Environment:
Microsoft Windows Server 2008 Standard SP2
Microsoft Office Communications Server 2007 R2
Microsoft Windows 7
Microsoft Office Communicator 2007 R2
Ok, so I had this weird problem with OCS Normalization that was driving me nuts.
Originally, when we built out our OCS environment, we didn’t have a great understanding of the telephony (Enterprise Voice) best practice configuration information. And to be quite honest, there isn’t a lot of well documented information out on the web. So, we got it working at the time – but later found out we had a lot of room for improvement.
The past two weeks, I have been working extensively on cleanup for OCS. One of the areas I have been focused on, is Normalization.
Currently, our OCS environment consists of two user Enterprise Pools (not counting the Director pool). One pool services our corporate headquarters, and the second is the “main” pool, which services the rest of the company – which consists of about 24 locations or so.
As mentioned earlier, one thing we didn’t have configured to best practice standards, was the Normalization patterns and user account Line URIs. Our user account Line URIs were formatted Tel:1XXXYYYZZZZ instead of e.164 best practice format Tel:+1XXXYYYZZZZ. The Normalization Rules were configured to handle the number without the +, causing them to not be in best practice either. Not to mention that we were controlling quite a bit of the formatting by OCS, instead of leveraging the gateway to handle this.

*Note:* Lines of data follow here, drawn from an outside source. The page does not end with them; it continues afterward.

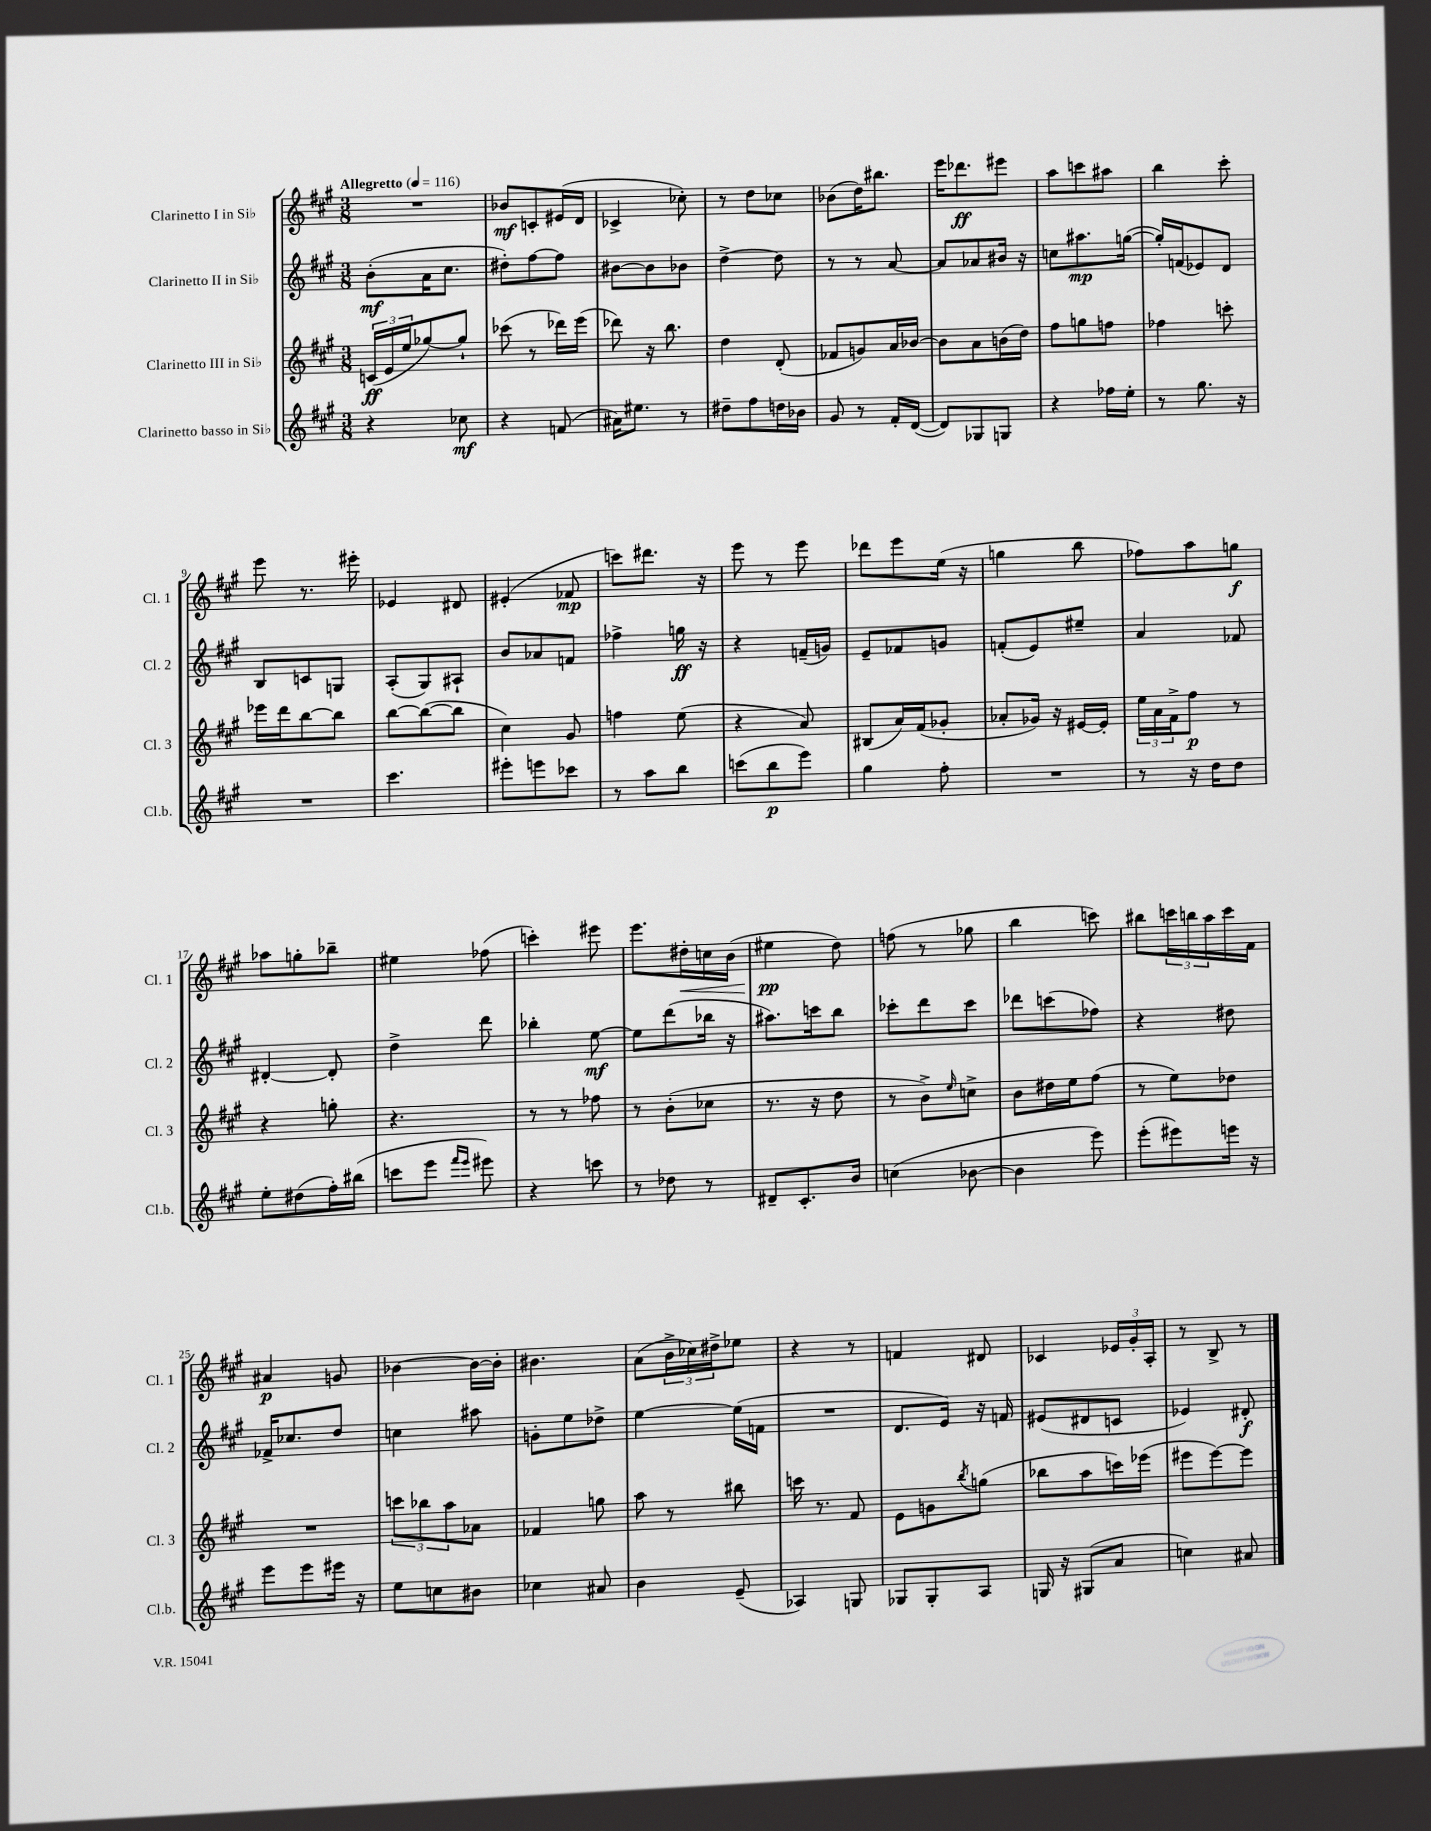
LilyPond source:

<<
\new StaffGroup <<
\new Staff = "s0" \with { instrumentName = "Clarinetto I in Sib" shortInstrumentName = "Cl. 1" } {
    \clef treble \key a \major \numericTimeSignature \time 3/8 \tempo "Allegretto" 4 = 116
    R4. |
    bes'8\mf c'8-. eis'16( d'16 |
    ces'4-> ces''8-.) |
    r8 d''8 ces''8 |
    bes'8( d''16) bis''8. |
    e'''16 des'''8.\ff eis'''8 |
    a''8 c'''8 ais''8 |
    b''4 cis'''8-. |
    e'''8 r8. eis'''16-. |
    ees'4 dis'8 |
    eis'4-.( fes'8\mp |
    c'''8) dis'''8. r16 |
    e'''8 r8 e'''8 |
    des'''8 e'''8 e''16( r16 |
    g''4 b''8 |
    fes''8) a''8 g''8\f |
    aes''8 g''8-. bes''8-- |
    eis''4 fes''8( |
    c'''4-.) eis'''8 |
    e'''8. dis''16-.\< c''16 b'16( |
    eis''4\pp\! d''8) |
    f''8( r8 ges''8 |
    b''4 c'''8) |
    bis''8 \tuplet 3/2 { c'''16 b''16 a''16 } c'''16 fis'16 |
    ais'4\p g'8 |
    bes'4~ bes'16~ bes'16-. |
    bis'4. |
    a'8( \tuplet 3/2 { b'16-> ces''16) dis''16-> } ees''8 |
    r4 r8 |
    f'4 dis'8 |
    ces'4 \tuplet 3/2 { ees'16 gis'16-. a16-. } |
    r8 b8-> r8 \bar "|." |
}
\new Staff = "s1" \with { instrumentName = "Clarinetto II in Sib" shortInstrumentName = "Cl. 2" } {
    \clef treble \key a \major \numericTimeSignature \time 3/8
    b'8-.\mf( a'16 cis''8. |
    dis''8-.) fis''8~ fis''8 |
    bis'8~ bis'8 bes'8 |
    d''4~-> d''8 |
    r8 r8 a'8~ |
    a'8 aes'8 bis'16 r16 |
    c''8 ais''8.\mp g''16~( |
    g''16-.) f'16( ees'8) d'8 |
    b8 c'8 g8 |
    a8-.( gis8) ais8-! |
    b'8 aes'8 f'8 |
    fes''4-> g''16\ff r16 |
    r4 f'16--( g'16) |
    e'8-- fes'8 g'8 |
    f'8-.( e'8) eis''8-- |
    a'4 fes'8 |
    dis'4~-. dis'8-. |
    d''4-> d'''8 |
    bes''4-. e''8~\mf |
    e''8 d'''8( bes''16 r16 |
    ais''8.) c'''16 b''8 |
    ces'''8-. d'''8 ces'''8 |
    des'''8 c'''8( fes''8) |
    r4 dis''8 |
    fes'16-> ces''8. d''8 |
    c''4 ais''8 |
    g'8-. e''8 des''8-> |
    e''4~ e''16( f'16 |
    R4. |
    d'8. e'16) r16 f'16 |
    eis'8( dis'8 c'8 |
    ees'4) dis'8-.\f \bar "|." |
}
\new Staff = "s2" \with { instrumentName = "Clarinetto III in Sib" shortInstrumentName = "Cl. 3" } {
    \clef treble \key a \major \numericTimeSignature \time 3/8
    \tuplet 3/2 { c'16\ff( e'16 e''16 } ges''8~) ges''8-! |
    ces'''8( r8 des'''16) e'''16( |
    des'''8) r16 b''8. |
    d''4 d'8-.( |
    fes'8 g'8) a'16 bes'16~ |
    bes'8 a'8 b'16( d''16) |
    fis''8 g''8 f''8 |
    fes''4 c'''8-. |
    ees'''16 d'''16 b''8~ b''8 |
    b''8~ b''8~( b''8 |
    cis''4) gis'8 |
    f''4 e''8( |
    r4 a'8) |
    bis8( a'16) fis'16( ges'8-. |
    aes'8-. ges'16) r16 eis'16~ eis'16-. |
    \tuplet 3/2 { e''16 a'16 fis'16-> } fis''8\p r8 |
    r4 g''8-. |
    r4. |
    r8 r8 fes''8 |
    r8 b'8-.( ces''8 |
    r8. r16 d''8 |
    r8 b'8->) \grace { e''16 } c''8-> |
    b'8 dis''16 e''16 fis''8( |
    r8 e''8) des''8 |
    R4. |
    \tuplet 3/2 { c'''8 bes''8 a''8 } aes'8 |
    fes'4 g''8 |
    a''8 r8 bis''8 |
    c'''16 r8. fis'8 |
    e'8 g'8 \acciaccatura { b''8 } g''8( |
    bes''8 a''8 c'''16) ees'''16( |
    eis'''8 eis'''8~) eis'''8 \bar "|." |
}
\new Staff = "s3" \with { instrumentName = "Clarinetto basso in Sib" shortInstrumentName = "Cl.b." } {
    \clef treble \key a \major \numericTimeSignature \time 3/8
    r4 ces''8\mf |
    r4 f'8( |
    ais'16) eis''8. r8 |
    dis''8-- fis''8 d''16 bes'16 |
    gis'8 r8 fis'16-. d'16~( |
    d'8) ges8 g8 |
    r4 fes''16 e''16-. |
    r8 gis''8. r16 |
    R4. |
    cis'''4. |
    eis'''8-. e'''8 ces'''8 |
    r8 a''8 b''8 |
    c'''8( b''8\p e'''8) |
    gis''4 fis''8-. |
    R4. |
    r8 r16 d''16 d''8 |
    e''8-. dis''8( fis''16-.) bis''16( |
    c'''8 e'''8 \grace { fis'''16 e'''16 } eis'''8) |
    r4 c'''8 |
    r8 des''8 r8 |
    dis'8-- cis'8.-. b'16 |
    c''4( bes'8~ |
    bes'4 e'''8) |
    e'''8-.( eis'''8) e'''16 r16 |
    e'''8 e'''8 eis'''16 r16 |
    e''8 c''8 bis'8 |
    ces''4 ais'8 |
    b'4 e'8--( |
    aes4) g8 |
    ges8 ges8-. a8 |
    g16 r16 gis8( a'8 |
    c''4) ais'8 \bar "|." |
}
>>
>>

To say the least, even though we weren’t in best practice on our formatting, OCS Enterprise Voice was working (for the most part). However, there were weird little nuances that would come up here and there (e.g. Someone would try ‘click to dial’ on another user in Communicator to their PSTN phone number, but the call would fail – then they would try from their Outlook contact of the person and click to dial would work; even though the numbers were in the same format).
So, we decided to go back and get all of the Normalization fixed up, and put into best practice. We spent a few late nights, trying to update the Gateways to handle the adding and removing of the + and updating the Normalization rules to include the + as well as the Line URIs, but we kept running into the same issue. Outbound dialing to the PSTN would work, but inbound from the PSTN would not work – very frustrating. After a few of nights of putting in a bunch of changes and getting to about 4:00AM and having to revert them all, we decided to try going about this a different way. Instead, we added a new Normalization rule to only effect my test account so that we could troubleshoot the issue during the day, instead of 4 in the morning. This new rule was set in the best practice format and my test account Line URI was also in best practice. This is where things get interesting.

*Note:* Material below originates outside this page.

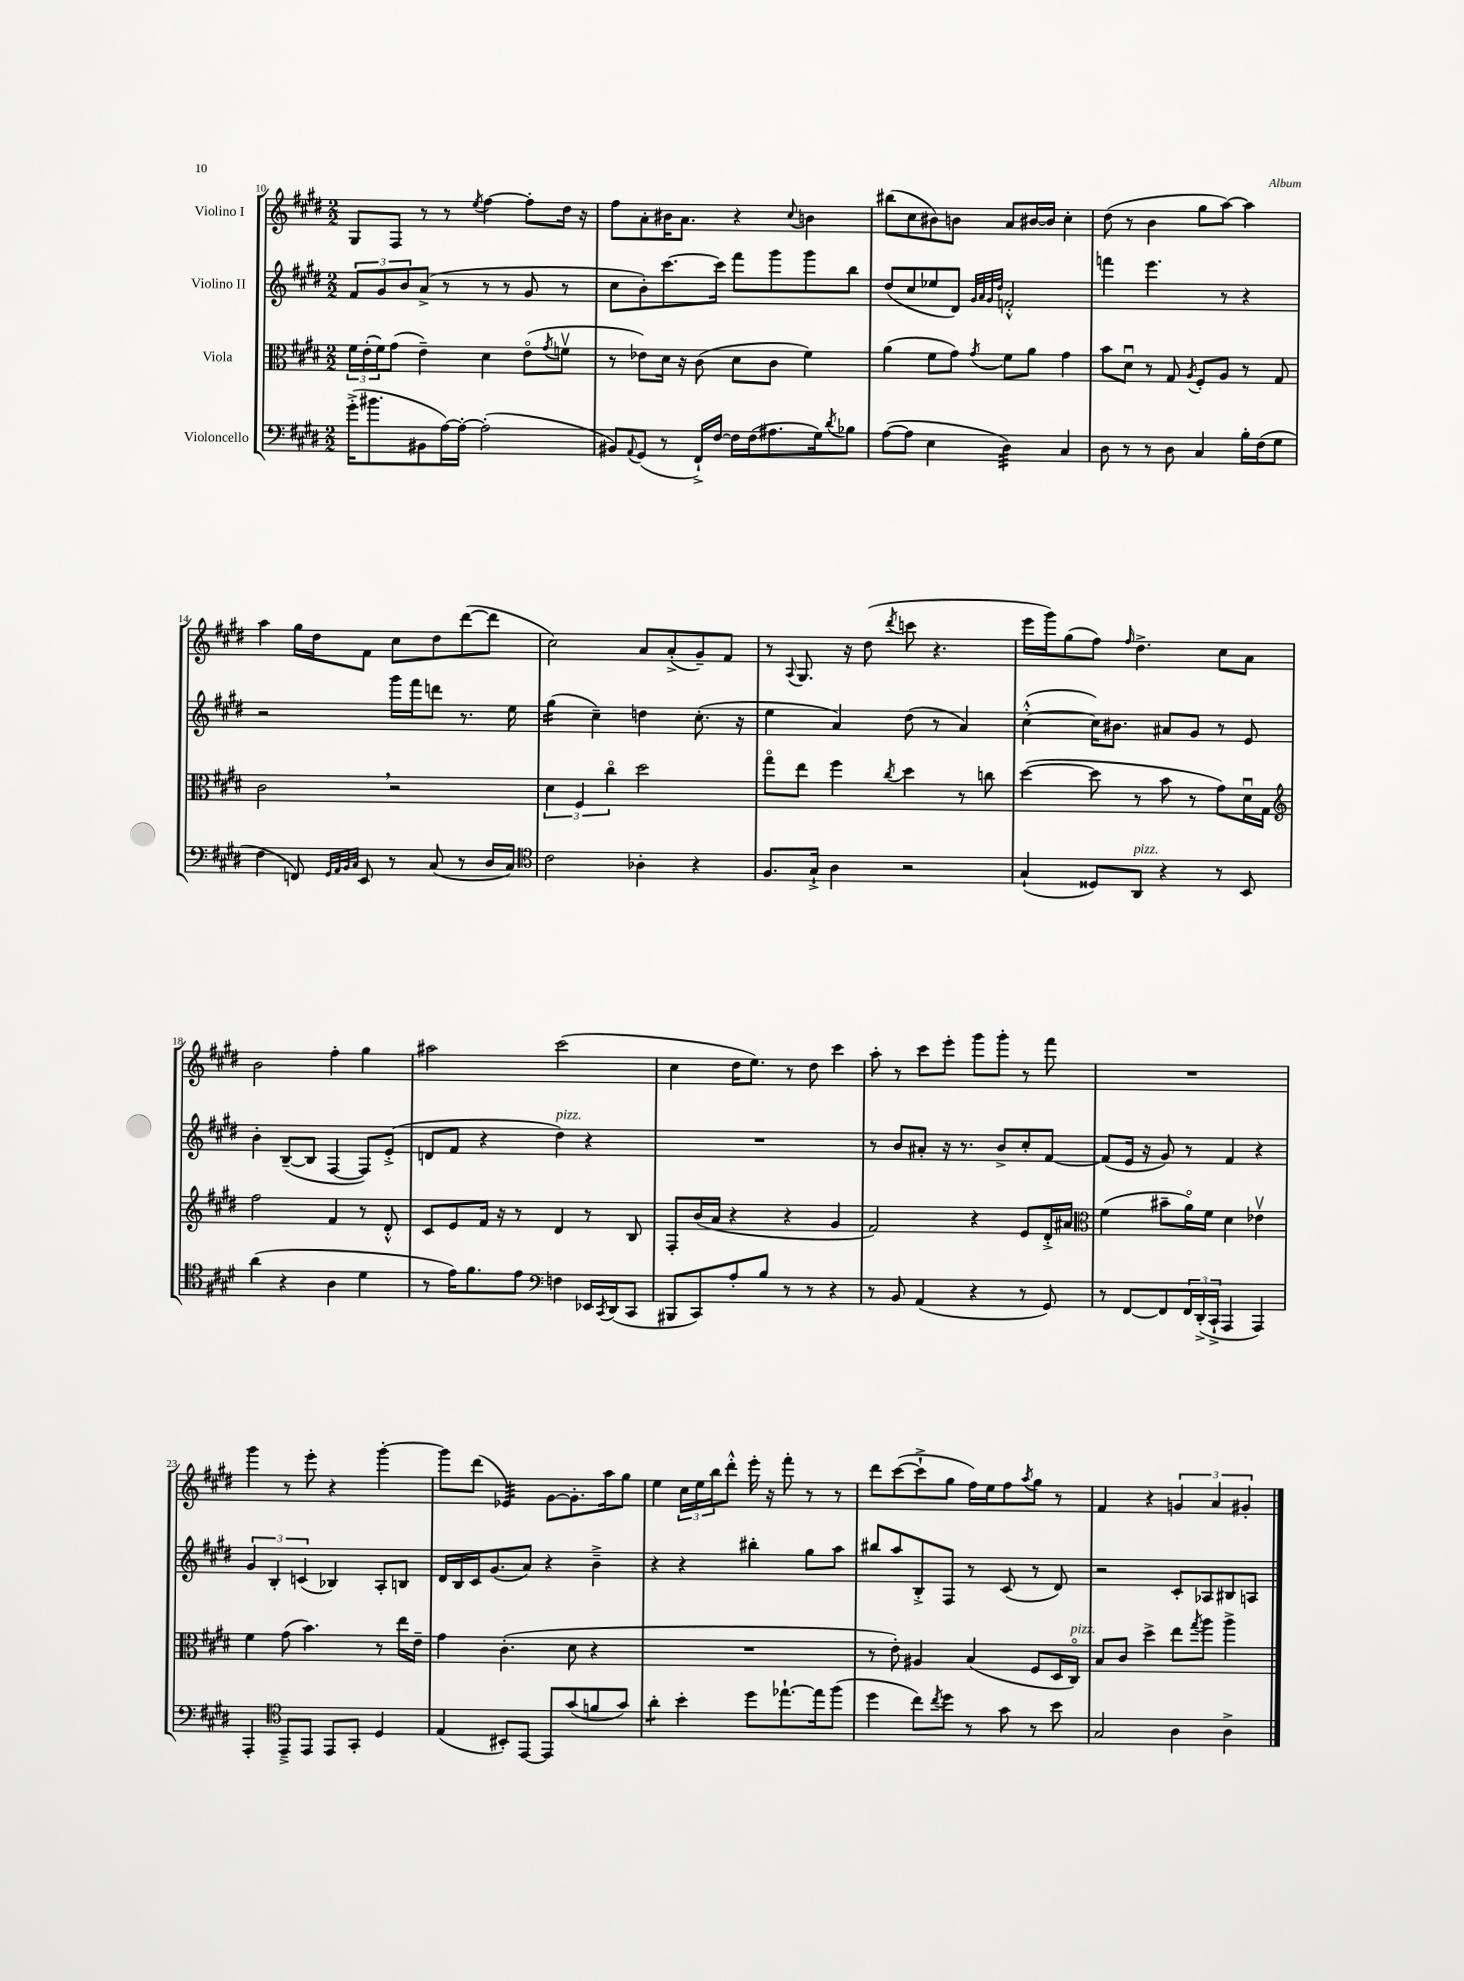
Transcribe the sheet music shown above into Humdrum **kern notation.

This is the rule that I created to normalize numbers going to my test account in e.164 format (you can see at the bottom, the test translation is normalizing the number correctly):
You can see here that the test account is set up properly:
Doing a test from the Voice Route Helper shows that the call was routing to the correct user account:
From the MOC client, when the number was typed in, it was normalizing the number as expected:
From that point, everything looked good. I couldn’t imagine why inbound calls were not going to this account like they were suppose to. So I fired up a Snooper log from the front end to see if it showed anything weird. For options, I selected the TranslationApplication, SIPStack, and S4 – including all flags. Here is where I found the problem. In this log, it shows that the TranslationService is using the “Little Rock 501 Area Code” Normalization rule (which only adds a 1 to the front of the number), instead of using my nwe “LIT3 Test Normalization Rule” (which would add the + and the 1. Since it wasn’t using the right rule and adding the + on the translated number, it can’t find the SIP user to send the call to. And yes, all the OCS servers were rebooted multiple times after hours, but the behavior stayed the same:
So this was really confusing. All testing showed that the number should have been normalized correctly. After speaking to some other OCS guys, who reached out to some Microsoft contacts, we found that this is actually a bug; the server uses a different engine than the clients, route helper, or test translation – and this engine was not behaving as it should. This saved me from being too frustrated in at least knowing that we had uncovered a bug. In the long run, it wasn’t a big deal since we were changing how we did normalization anyway (controlling the adding and removing of the +1 at the gateway level, so everything coming into OCS, inside OCS, and leaving OCS all was in e.164 format).
In the end, we weren’t doing Normalization in best practice standards (we are now) and we uncovered the bug (even though we weren’t in best practice, the server should have still been reading the correct Normalization Rule). Hopefully this will help someone else confirm if they run into this issue, that they are seeing a bug.